The Global Alliance for Vaccines and Immunisations (GAVI) and Save the Children say their partnership will strengthen vaccination efforts in poor countries.
GAVI and Save the Children signed a memorandum of understanding with a view to enhancing health services to reach zero-dose children in marginalised and hard-to-reach communities.
The partnership, it was gathered, aims to leverage Save the Children’s existing presence and expertise in GAVI-supported countries, including 40 African countries, in order to implement immunisation and related programmes.
It was gathered that despite enormous progress, over the past two decades, in ensuring children everywhere have access to life-saving immunisation, 20 million still miss out on basic vaccines every year.
The agreement is therefore designed to focus on sharing of key learnings, best practices, and innovative approaches including using existing platforms.
‘Our vision is to close the equity gap and leave no one behind with immunisation’, GAVI Deputy CEO Anuradha Gupta said.
‘We know a disproportionate number of children who are not receiving vaccines come from hard-to-reach areas including fragile and conflict settings.
‘We are therefore delighted to partner with Save the Children whose worldwide network and deep expertise will enable us to reach them’.
Also speaking, Save the children CEO, Kevin Watkins, says many children who go without immunisation live in the toughest places to reach.
‘Worldwide, 160 million children live in high-intensity conflict zones. While progress has been made, too many others still live in remote, marginalised communities with little or no healthcare’, Watkins added.

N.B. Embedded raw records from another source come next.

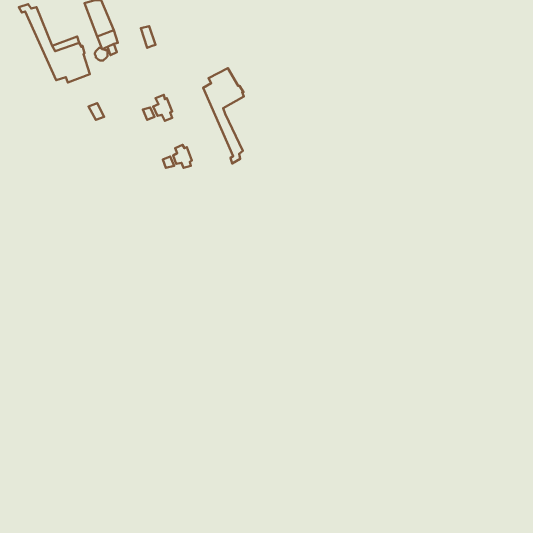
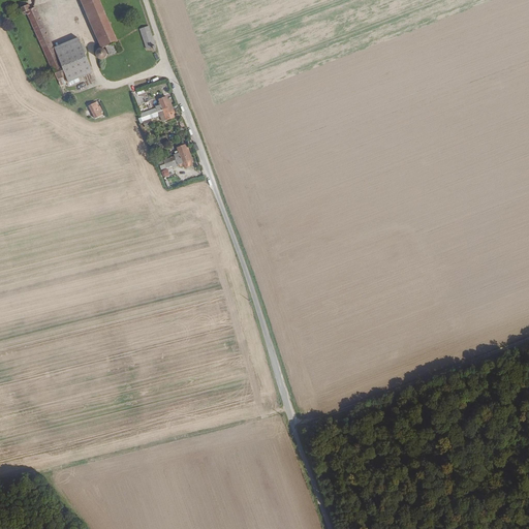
building: [203,68,244,164] -> none

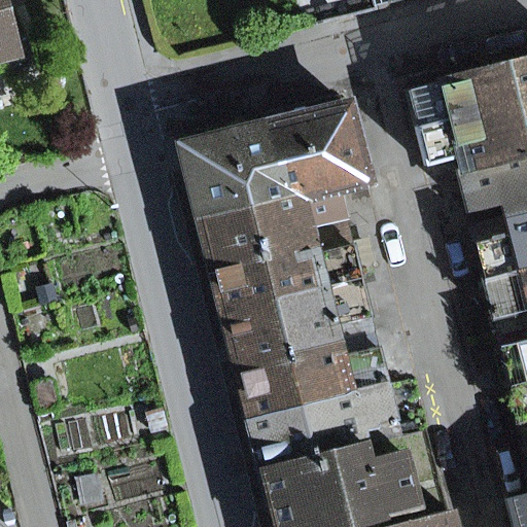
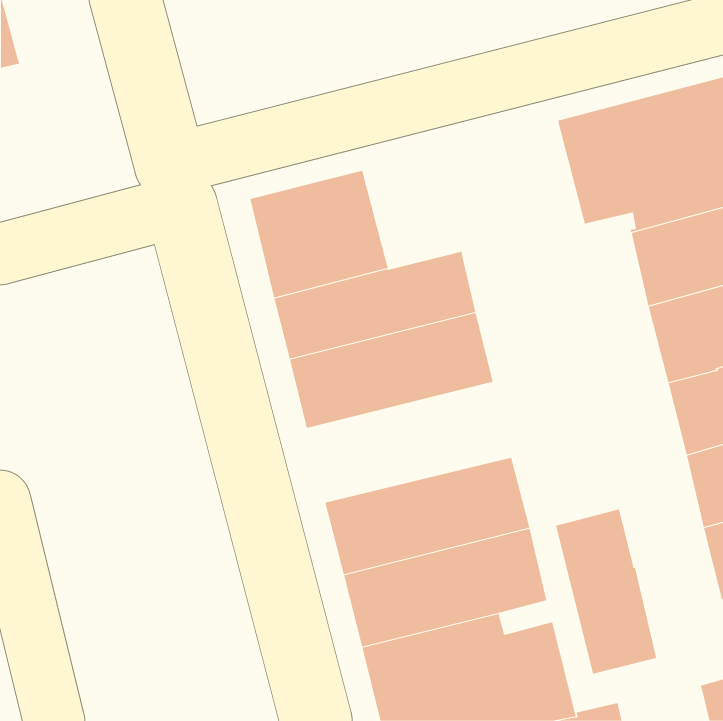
building: [265,103,367,196] -> none
building: [223,277,373,364] -> none
building: none -> [556,509,657,674]

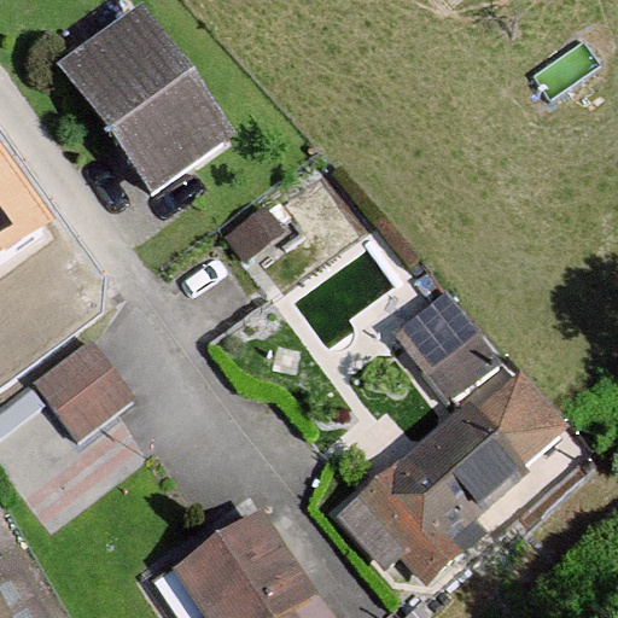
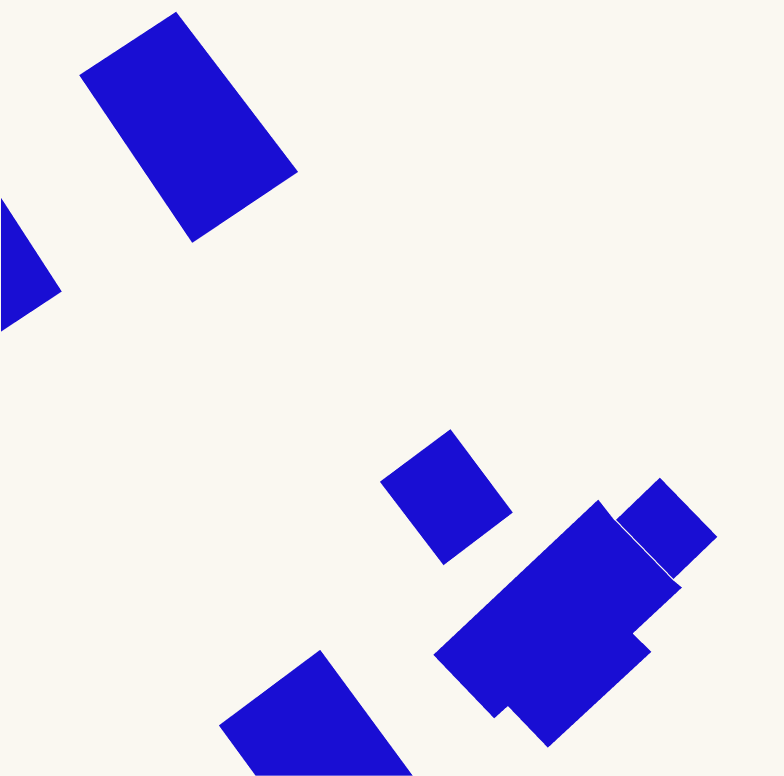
building: [392,291,499,400] -> [379,428,514,566]
building: [29,337,133,439] -> none

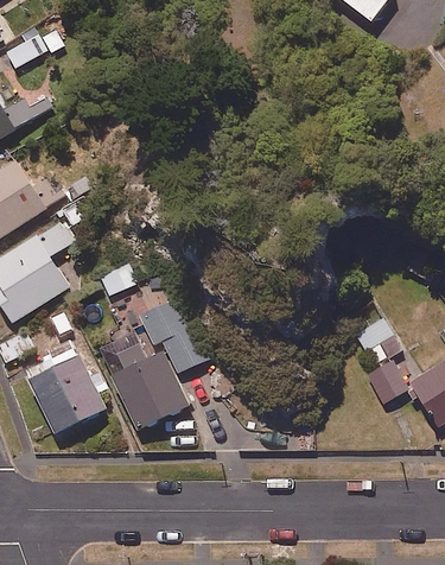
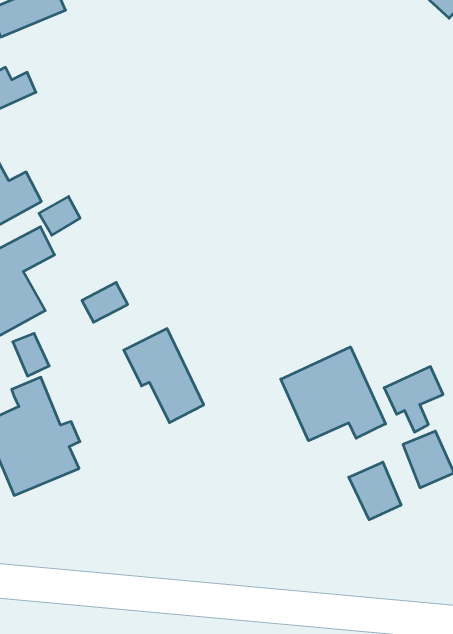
building: none -> [281,347,386,441]
building: [98,331,190,431] -> none
building: none -> [349,462,401,520]

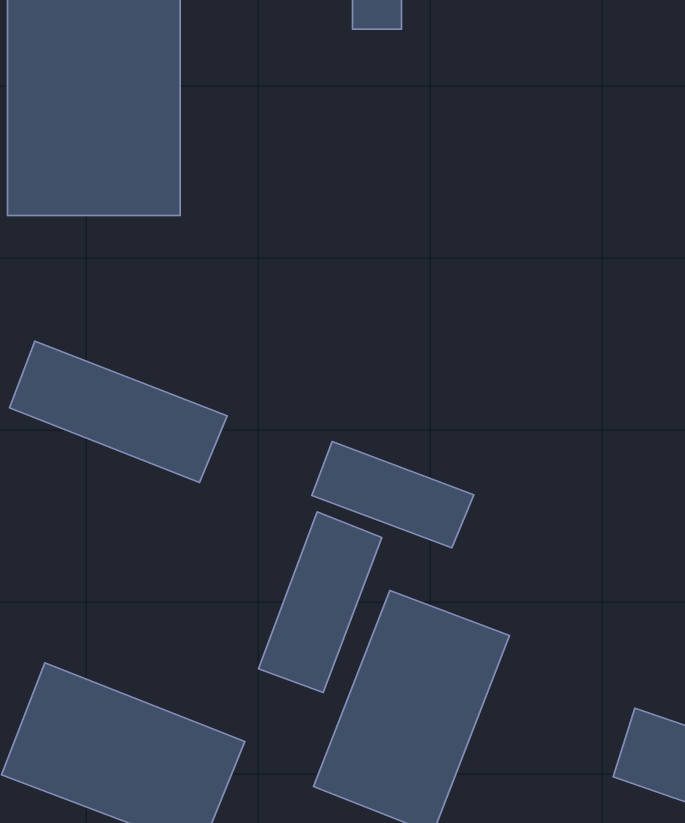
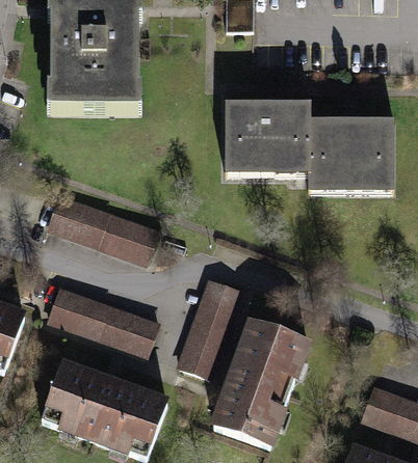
building: none -> [224,103,393,196]
building: [312,441,474,548] -> none
building: none -> [47,279,161,354]

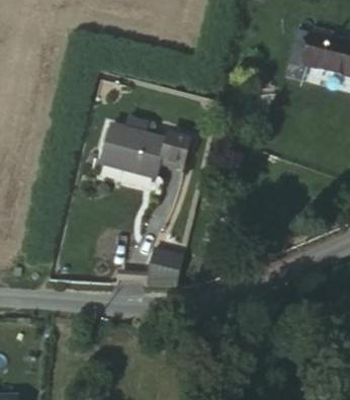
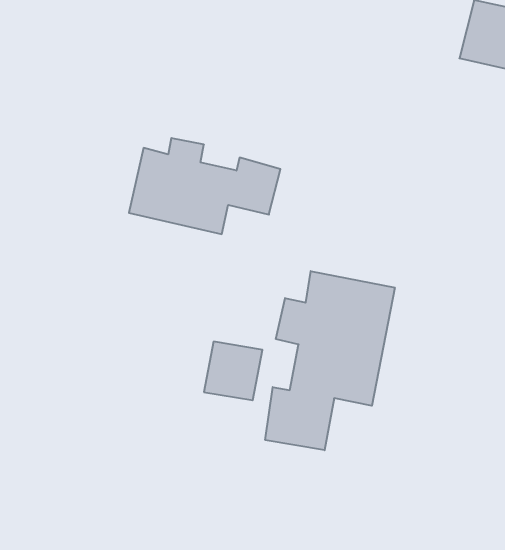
building: none -> [265,271,395,450]

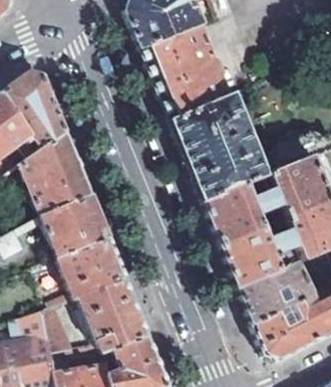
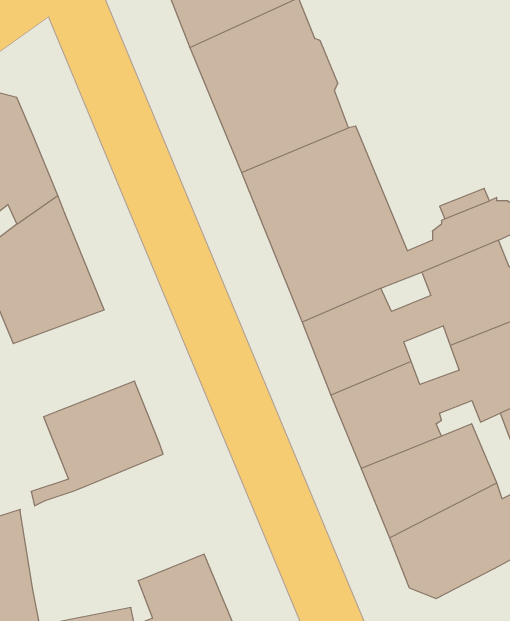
building: [41,194,109,254] -> none
building: [79,275,148,350] -> none
building: [45,302,77,352] -> none

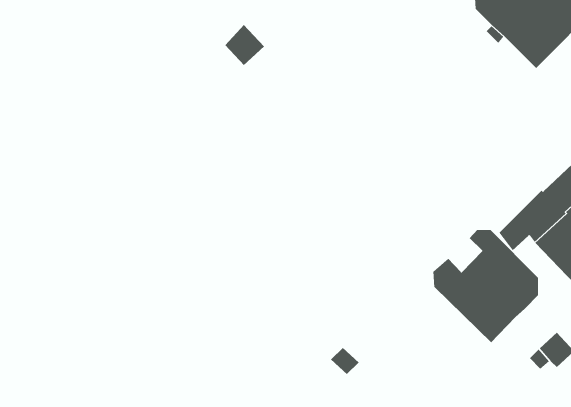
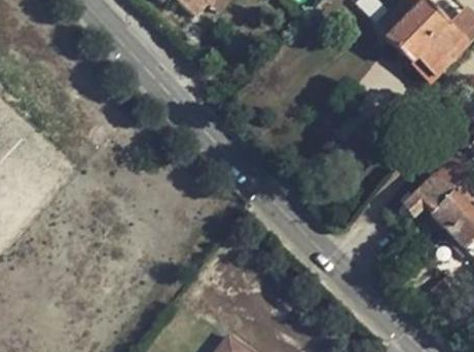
building: [433,229,539,343] -> none

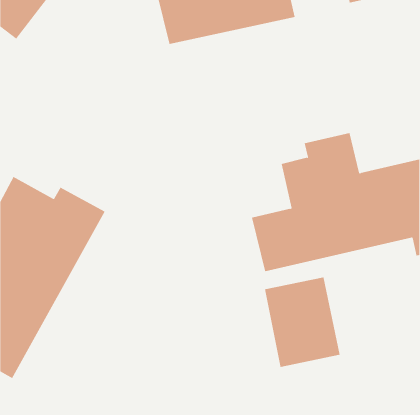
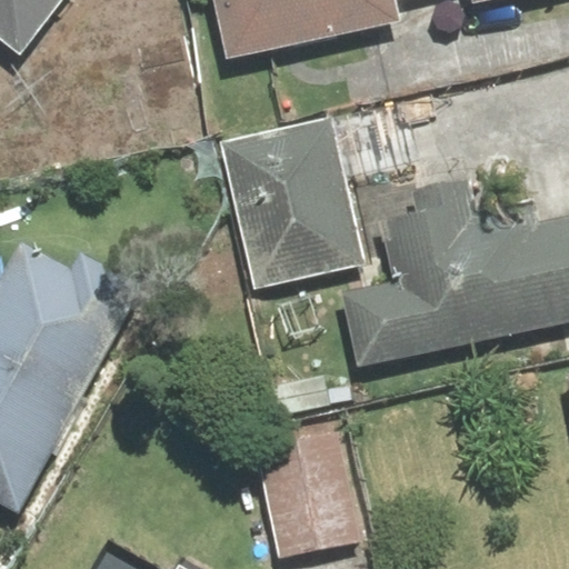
building: none -> [220,117,363,289]
building: [264,277,341,367] -> [257,431,360,553]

‘For 100 years, [we have] been finding new ways to help children who need us most, no matter where [they are] growing up.
‘This new partnership between Save the Children and GAVI will play a crucial role in helping to reach these children and their families.
‘We will go where governments and other partners often cannot, focusing on innovative approaches to immunisation’.
In addition, the partnership will support equitable access to Covid-19 vaccines by engaging with community champions on joint activities.
According to the World Health Organisation (WHO), about three million children under five years of age die each year in Africa. A significant number of these deaths could be prevented by vaccines.